3.           The complainants, filed rejoinder to the written statement of the Opposite Parties, wherein they reiterated all the averments, contained in the complaint, and refuted those, contained in the written version of the Opposite Parties. 

4.           The Parties led evidence, in support of their case.

5.           We have heard the Counsel for the parties, and have gone through the evidence and record of the case, carefully. 

6.           The first question, that falls for consideration, is, as to whether, in the face of existence of arbitration clause in the Agreement, to settle disputes between the parties through Arbitration, in terms of provisions of Section 8 (amended) of 1996 Act, this Commission has no jurisdiction to entertain the consumer complaint. This question has already been elaborately dealt with by this Commission in case titled Mrs.Anjani Dass Vs. DLF Universal Limited, Complaint Case No.295 of 2017, decided on 19.07.2017. Para No.12 of the said order, inter-alia, being relevant, is extracted hereunder:-

“12.  At the time of arguments, it was also argued by Counsel for the opposite parties that in view of Section 8 of the Arbitration and Conciliation Act, 1996, this Commission has no jurisdiction to entertain the consumer complaint and let the matter be referred to an arbitrator for adjudication.

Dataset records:
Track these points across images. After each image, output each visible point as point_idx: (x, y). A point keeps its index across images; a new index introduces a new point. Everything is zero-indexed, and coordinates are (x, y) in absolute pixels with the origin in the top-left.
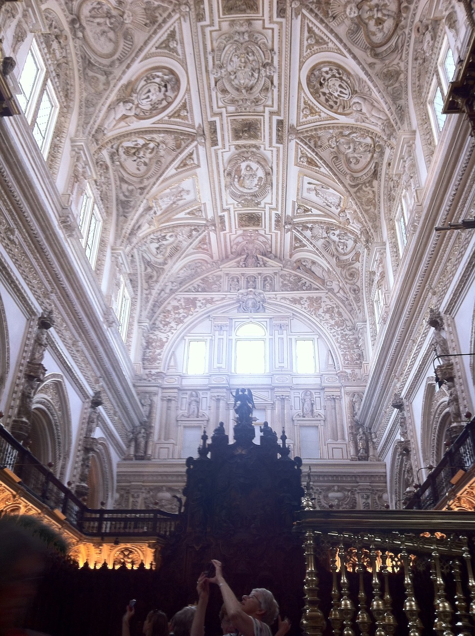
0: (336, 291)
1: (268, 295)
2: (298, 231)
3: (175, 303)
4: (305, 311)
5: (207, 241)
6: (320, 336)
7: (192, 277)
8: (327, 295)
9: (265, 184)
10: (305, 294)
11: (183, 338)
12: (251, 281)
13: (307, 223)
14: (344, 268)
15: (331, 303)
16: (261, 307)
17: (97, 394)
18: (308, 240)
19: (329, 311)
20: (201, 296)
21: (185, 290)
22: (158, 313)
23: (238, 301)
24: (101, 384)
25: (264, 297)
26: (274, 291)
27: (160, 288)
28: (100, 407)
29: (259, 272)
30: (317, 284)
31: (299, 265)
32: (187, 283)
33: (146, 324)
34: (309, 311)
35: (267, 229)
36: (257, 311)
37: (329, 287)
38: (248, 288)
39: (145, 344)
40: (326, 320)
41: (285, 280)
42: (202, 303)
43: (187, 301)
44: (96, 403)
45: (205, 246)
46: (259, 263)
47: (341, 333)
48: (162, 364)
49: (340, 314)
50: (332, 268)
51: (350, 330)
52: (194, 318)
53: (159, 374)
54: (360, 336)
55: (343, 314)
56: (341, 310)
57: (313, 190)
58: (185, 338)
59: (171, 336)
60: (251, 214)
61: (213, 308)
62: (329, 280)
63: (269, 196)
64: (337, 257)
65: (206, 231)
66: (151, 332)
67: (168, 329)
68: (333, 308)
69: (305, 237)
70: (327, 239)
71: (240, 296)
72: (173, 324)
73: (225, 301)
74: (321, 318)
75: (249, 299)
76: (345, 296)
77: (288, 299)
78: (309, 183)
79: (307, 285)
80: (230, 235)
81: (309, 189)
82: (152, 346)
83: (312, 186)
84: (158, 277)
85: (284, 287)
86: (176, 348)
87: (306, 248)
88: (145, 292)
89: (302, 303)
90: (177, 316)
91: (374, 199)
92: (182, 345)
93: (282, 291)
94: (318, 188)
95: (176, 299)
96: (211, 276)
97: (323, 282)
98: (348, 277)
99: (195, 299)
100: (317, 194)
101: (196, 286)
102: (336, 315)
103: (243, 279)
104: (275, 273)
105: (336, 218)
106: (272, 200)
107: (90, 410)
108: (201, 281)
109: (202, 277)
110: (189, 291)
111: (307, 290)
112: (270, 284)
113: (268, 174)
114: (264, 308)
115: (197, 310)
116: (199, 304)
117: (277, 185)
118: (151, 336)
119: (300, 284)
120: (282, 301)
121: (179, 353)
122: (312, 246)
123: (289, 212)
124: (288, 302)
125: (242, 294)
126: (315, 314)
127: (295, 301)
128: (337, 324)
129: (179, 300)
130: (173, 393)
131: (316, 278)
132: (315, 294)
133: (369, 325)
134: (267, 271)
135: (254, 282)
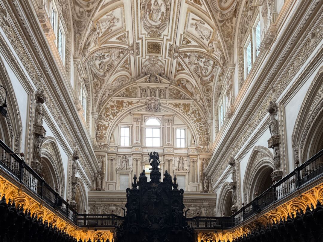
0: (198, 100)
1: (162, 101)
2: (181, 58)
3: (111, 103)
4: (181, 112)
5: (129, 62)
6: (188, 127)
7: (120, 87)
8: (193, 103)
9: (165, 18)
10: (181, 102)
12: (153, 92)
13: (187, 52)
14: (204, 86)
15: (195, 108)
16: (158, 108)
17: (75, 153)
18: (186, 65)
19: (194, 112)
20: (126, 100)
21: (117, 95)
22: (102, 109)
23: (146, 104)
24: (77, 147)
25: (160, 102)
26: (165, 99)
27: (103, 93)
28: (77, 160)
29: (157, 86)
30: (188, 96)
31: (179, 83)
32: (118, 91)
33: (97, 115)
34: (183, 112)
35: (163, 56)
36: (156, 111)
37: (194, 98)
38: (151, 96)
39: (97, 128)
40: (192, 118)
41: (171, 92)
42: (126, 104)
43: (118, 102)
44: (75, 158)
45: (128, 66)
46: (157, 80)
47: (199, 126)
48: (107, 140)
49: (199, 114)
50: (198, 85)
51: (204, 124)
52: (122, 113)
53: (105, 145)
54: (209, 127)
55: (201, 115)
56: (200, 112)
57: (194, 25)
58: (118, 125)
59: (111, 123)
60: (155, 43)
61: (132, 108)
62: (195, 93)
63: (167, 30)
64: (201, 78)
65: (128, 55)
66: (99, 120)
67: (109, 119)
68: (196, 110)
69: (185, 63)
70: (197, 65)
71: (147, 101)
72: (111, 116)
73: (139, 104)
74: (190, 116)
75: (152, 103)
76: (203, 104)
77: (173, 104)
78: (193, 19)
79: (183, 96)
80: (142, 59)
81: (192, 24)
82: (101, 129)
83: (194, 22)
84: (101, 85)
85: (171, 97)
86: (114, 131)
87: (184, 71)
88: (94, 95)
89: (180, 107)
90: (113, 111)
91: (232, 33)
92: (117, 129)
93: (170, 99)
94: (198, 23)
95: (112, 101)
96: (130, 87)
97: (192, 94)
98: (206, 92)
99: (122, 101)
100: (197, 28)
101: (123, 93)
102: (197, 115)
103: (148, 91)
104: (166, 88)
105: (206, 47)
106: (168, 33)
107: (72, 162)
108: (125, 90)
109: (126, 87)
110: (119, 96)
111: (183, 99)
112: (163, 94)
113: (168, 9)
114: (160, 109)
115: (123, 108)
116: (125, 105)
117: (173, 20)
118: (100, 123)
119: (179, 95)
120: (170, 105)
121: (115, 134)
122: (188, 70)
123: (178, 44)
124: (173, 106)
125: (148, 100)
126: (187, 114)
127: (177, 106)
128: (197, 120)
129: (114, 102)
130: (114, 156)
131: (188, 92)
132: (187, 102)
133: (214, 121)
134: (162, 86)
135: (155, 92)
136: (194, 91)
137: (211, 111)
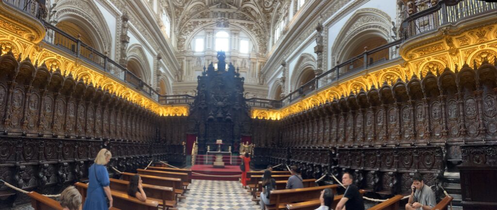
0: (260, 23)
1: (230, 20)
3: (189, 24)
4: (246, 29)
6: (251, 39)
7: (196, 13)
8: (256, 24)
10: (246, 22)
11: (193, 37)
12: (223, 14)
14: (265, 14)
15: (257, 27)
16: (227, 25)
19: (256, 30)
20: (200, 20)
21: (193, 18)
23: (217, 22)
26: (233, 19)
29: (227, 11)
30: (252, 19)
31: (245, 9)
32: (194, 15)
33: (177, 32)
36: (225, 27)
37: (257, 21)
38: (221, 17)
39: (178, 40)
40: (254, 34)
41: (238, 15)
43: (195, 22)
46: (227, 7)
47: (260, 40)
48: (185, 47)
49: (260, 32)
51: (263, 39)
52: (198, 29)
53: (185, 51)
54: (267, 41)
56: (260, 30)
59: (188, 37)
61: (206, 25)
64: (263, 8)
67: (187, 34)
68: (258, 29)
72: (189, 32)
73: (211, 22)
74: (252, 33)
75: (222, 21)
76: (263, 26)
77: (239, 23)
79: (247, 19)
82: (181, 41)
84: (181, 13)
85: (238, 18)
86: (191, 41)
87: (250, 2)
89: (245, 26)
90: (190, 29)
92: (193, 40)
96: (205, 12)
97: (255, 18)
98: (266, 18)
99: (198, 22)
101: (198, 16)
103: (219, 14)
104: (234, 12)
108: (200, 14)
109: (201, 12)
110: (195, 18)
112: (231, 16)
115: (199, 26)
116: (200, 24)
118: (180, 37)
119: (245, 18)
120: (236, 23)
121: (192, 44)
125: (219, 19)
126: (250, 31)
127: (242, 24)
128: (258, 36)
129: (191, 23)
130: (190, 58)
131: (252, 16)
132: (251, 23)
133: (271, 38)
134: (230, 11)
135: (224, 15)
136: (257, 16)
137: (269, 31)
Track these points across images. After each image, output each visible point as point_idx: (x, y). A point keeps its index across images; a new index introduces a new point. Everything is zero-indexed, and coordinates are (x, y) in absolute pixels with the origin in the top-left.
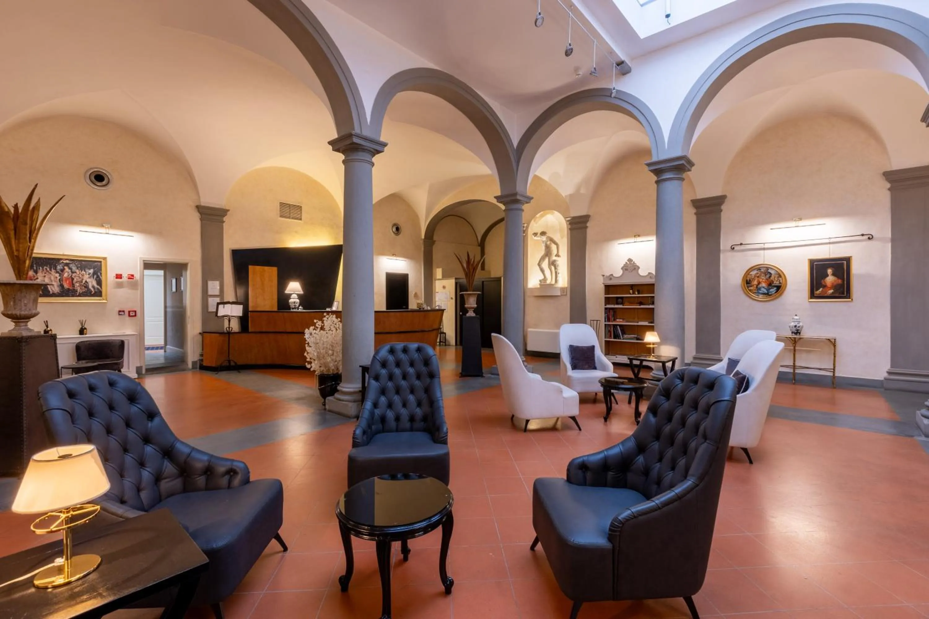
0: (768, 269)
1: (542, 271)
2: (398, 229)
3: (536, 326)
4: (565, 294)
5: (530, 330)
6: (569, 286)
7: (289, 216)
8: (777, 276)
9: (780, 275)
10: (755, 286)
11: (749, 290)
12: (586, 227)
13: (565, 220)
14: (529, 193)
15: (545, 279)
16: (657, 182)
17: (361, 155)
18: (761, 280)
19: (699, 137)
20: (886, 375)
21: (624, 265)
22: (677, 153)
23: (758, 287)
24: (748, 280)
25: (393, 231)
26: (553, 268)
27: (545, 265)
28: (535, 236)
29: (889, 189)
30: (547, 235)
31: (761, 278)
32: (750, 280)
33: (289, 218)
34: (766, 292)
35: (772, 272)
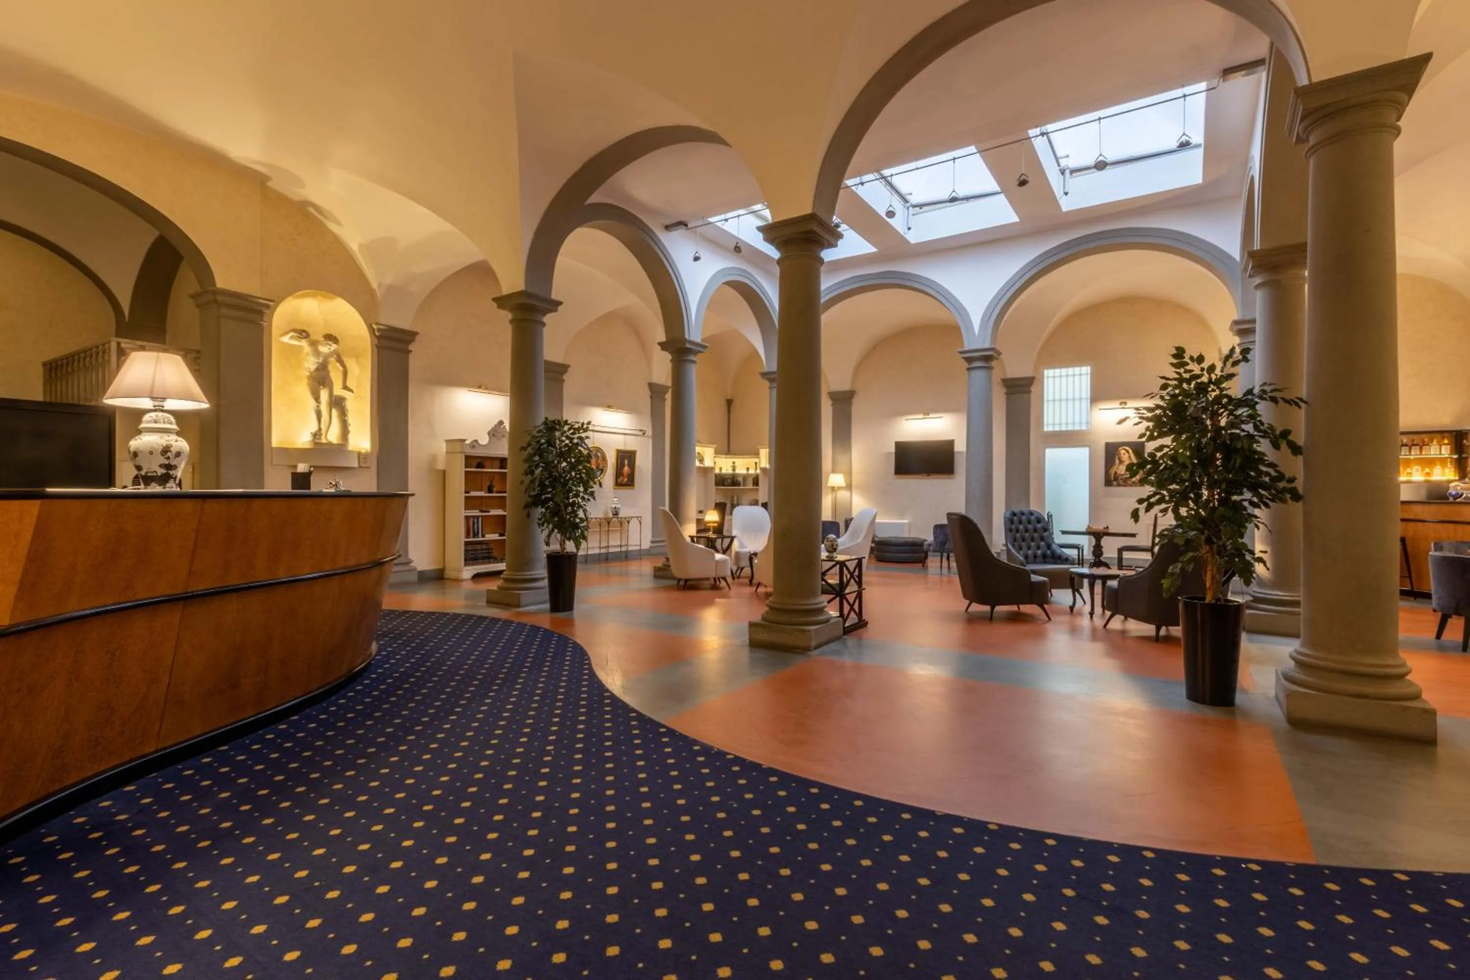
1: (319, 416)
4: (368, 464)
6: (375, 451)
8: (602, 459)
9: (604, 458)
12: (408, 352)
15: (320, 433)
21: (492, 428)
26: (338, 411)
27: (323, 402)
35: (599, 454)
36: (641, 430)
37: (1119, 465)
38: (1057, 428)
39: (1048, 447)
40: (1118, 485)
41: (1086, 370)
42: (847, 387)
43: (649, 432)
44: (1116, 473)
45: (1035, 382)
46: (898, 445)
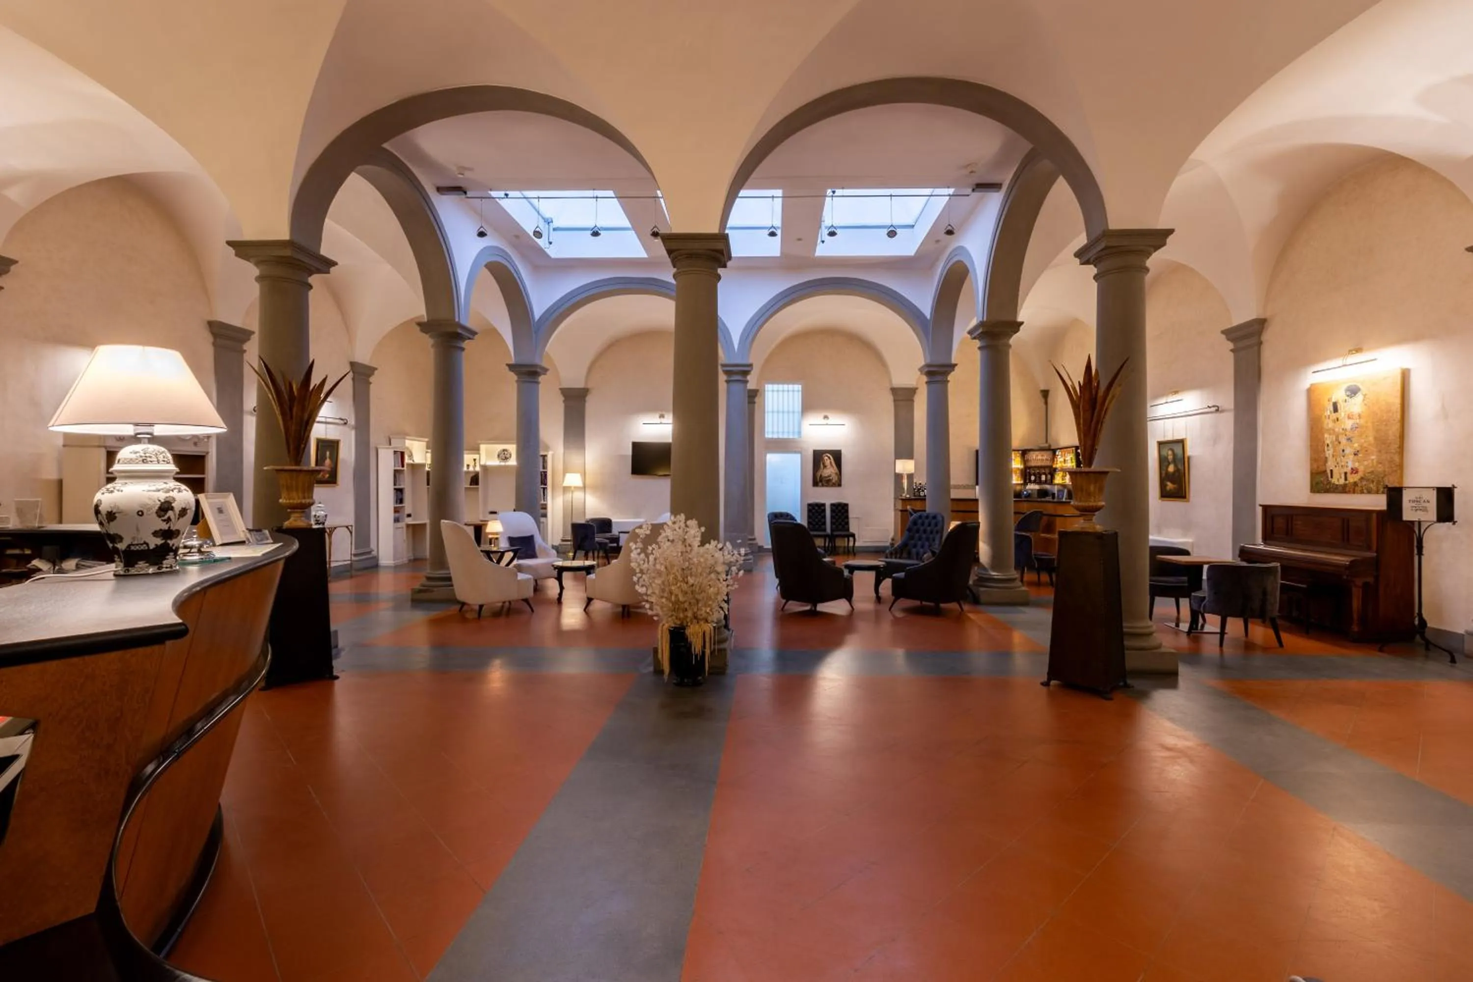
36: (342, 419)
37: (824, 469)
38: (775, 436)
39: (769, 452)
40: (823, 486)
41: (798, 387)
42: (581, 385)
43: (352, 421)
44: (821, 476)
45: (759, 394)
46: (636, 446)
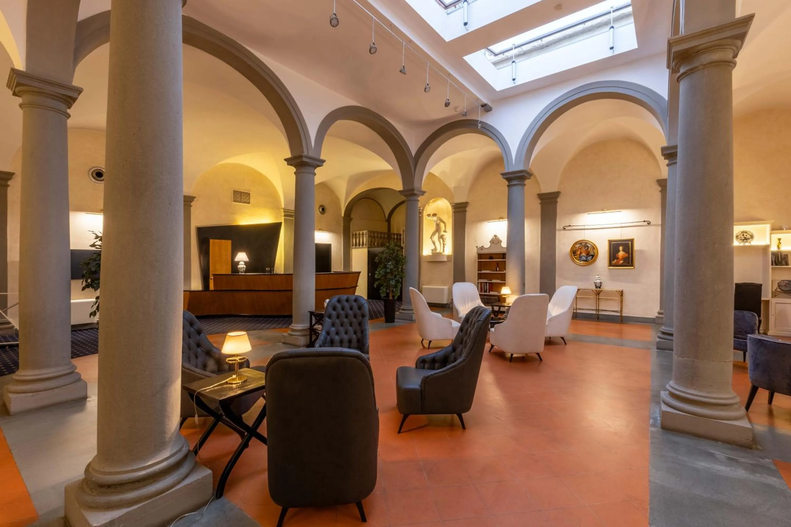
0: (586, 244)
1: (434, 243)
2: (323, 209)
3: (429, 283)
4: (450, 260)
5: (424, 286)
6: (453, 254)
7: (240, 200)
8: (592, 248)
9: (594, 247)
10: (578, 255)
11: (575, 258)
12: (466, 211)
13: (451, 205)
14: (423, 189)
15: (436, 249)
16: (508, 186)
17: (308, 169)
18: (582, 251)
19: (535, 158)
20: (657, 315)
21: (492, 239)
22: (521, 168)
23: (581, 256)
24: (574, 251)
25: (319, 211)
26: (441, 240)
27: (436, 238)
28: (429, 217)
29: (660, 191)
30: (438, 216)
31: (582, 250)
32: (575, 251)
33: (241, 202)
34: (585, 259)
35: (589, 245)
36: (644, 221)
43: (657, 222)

▶ [Assigned task A]:
Answer these questions using the order excerpt:
(i) What did the complainants file in response to the written statement of the Opposite Parties?
(ii) On what date was Complaint Case No.295 of 2017 decided?
(iii) Which Act's Section 8 did the opposite parties' counsel cite in the argument quoted in Para No.12?
▶ [Assigned task B]: Return the passage of the order excerpt from "4.           The Parties" up to and including "the case, carefully.", copied word for word.

▶ [Task answer A]:
(i) A rejoinder
(ii) 19.07.2017
(iii) The Arbitration and Conciliation Act, 1996

▶ [Task answer B]:
4.           The Parties led evidence, in support of their case.

5.           We have heard the Counsel for the parties, and have gone through the evidence and record of the case, carefully.